§ Job: In the listing below, start your output at the line with "line: (588, 176)" and end it after the line with "line: (615, 292)", copying every line exactly.
--- Provided material ---
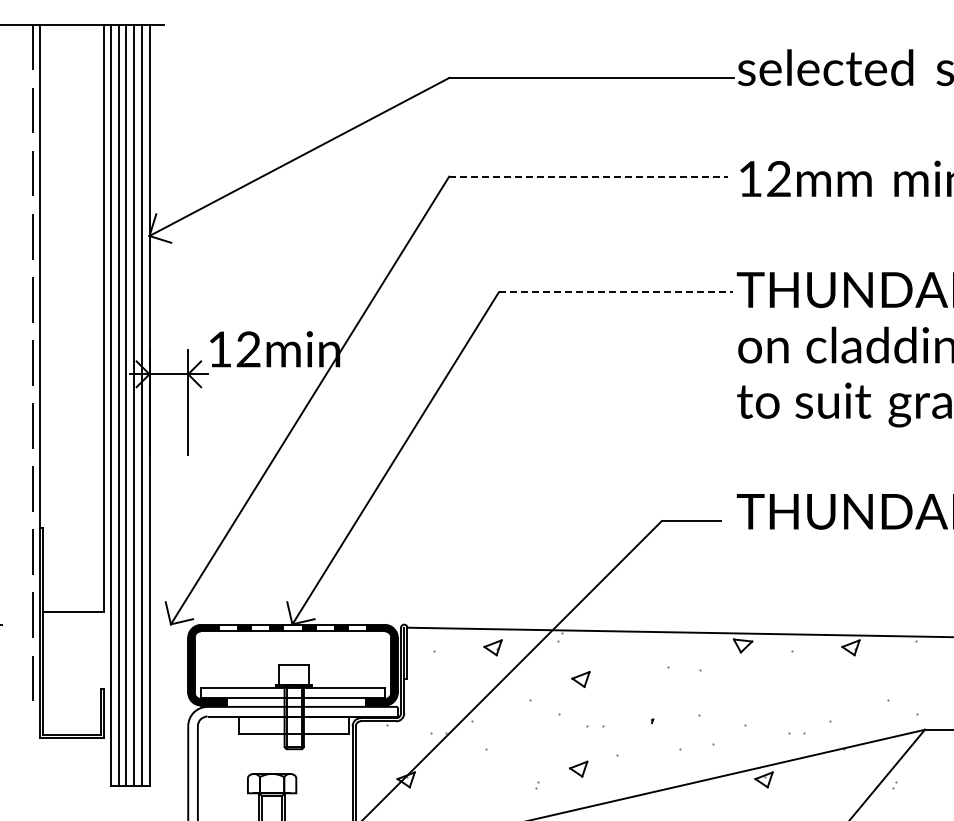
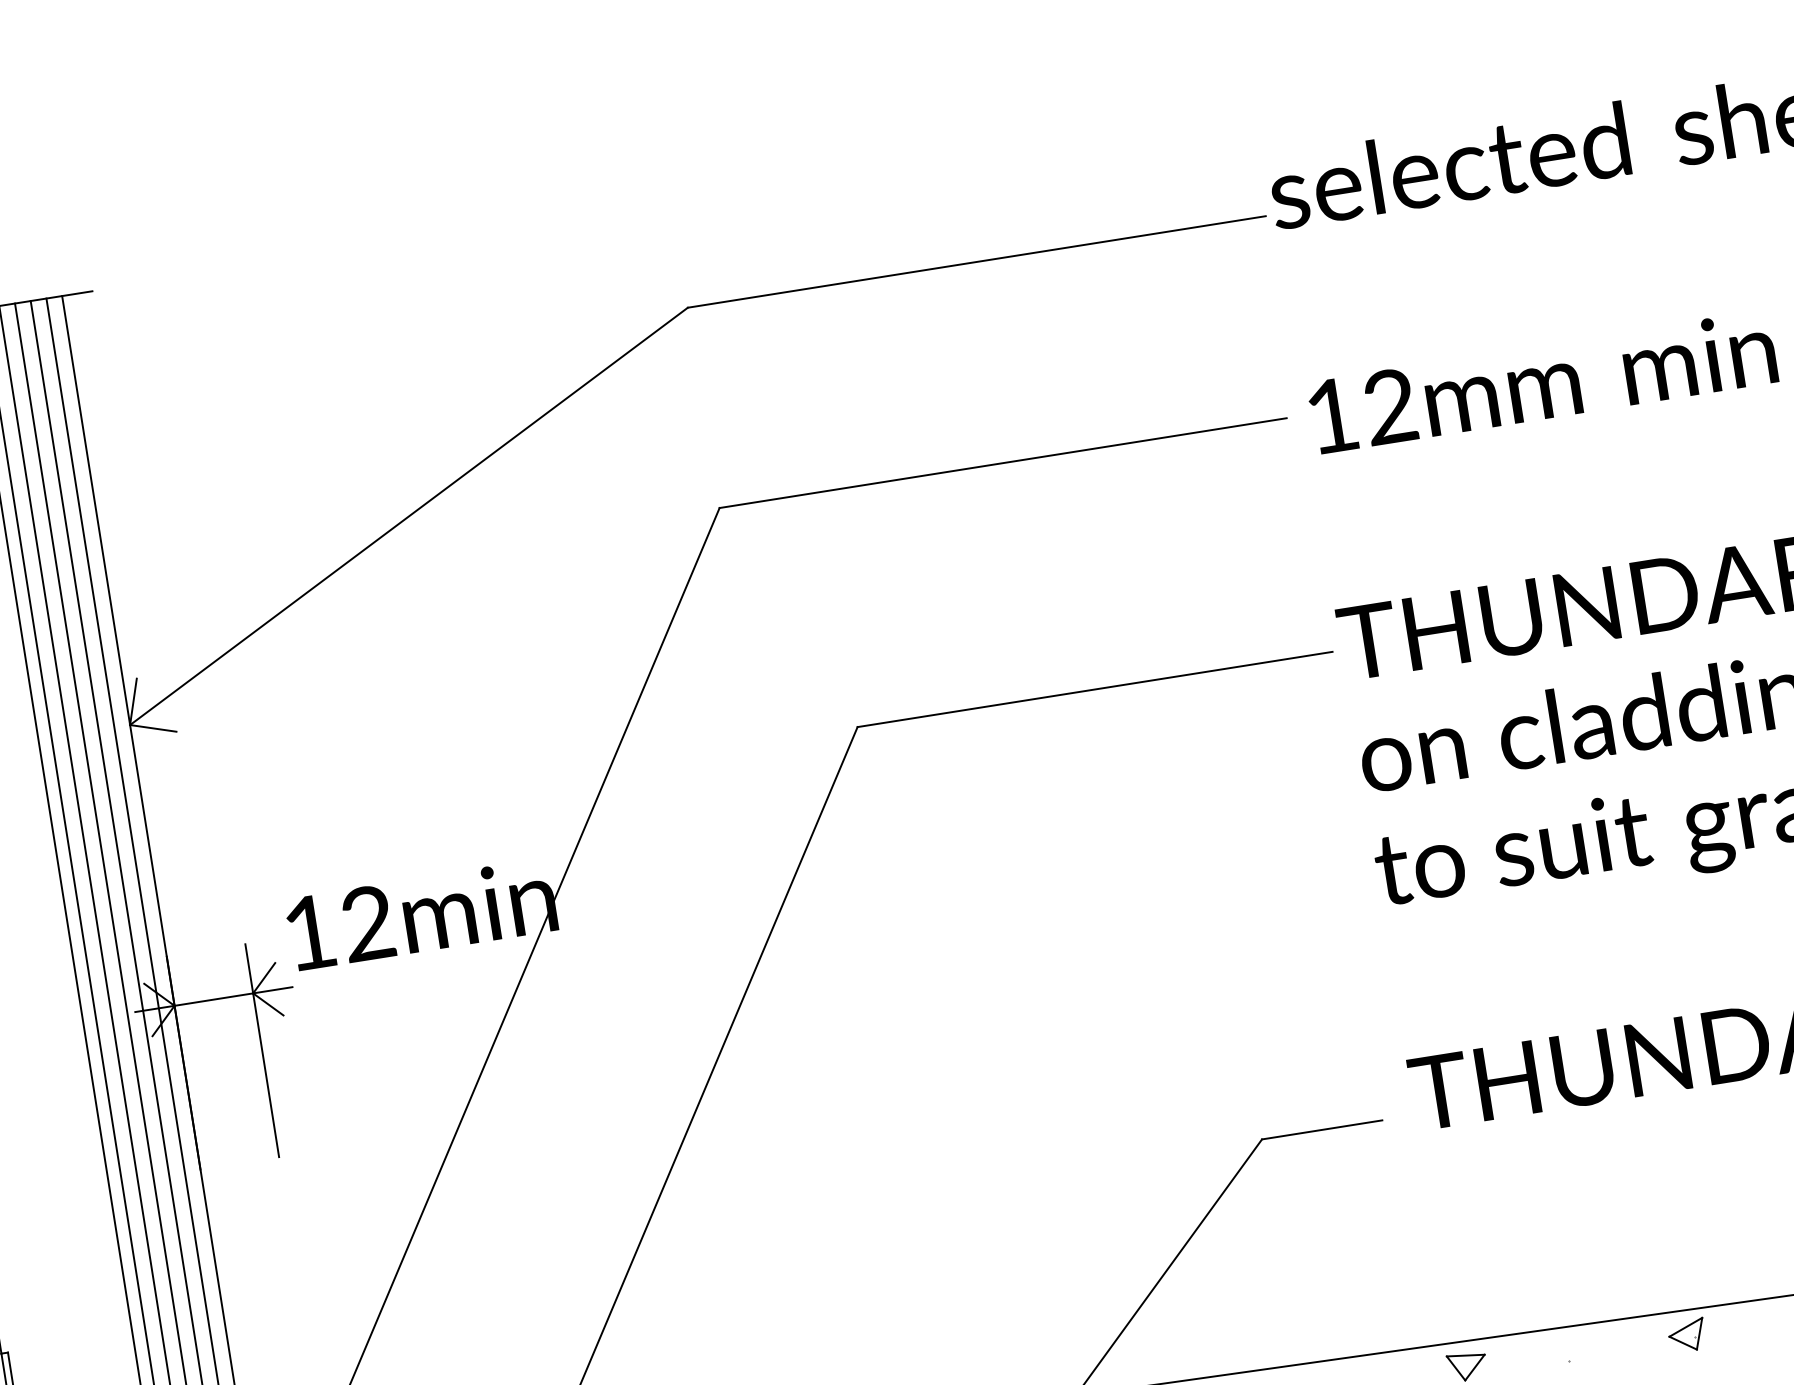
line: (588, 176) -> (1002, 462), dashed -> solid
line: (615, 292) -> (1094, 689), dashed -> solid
---
--- Provided material ---
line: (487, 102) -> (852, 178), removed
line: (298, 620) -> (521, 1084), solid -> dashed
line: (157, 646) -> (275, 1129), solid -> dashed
---
§ Task solution:
line: (588, 176) -> (1002, 462), dashed -> solid
line: (615, 292) -> (1094, 689), dashed -> solid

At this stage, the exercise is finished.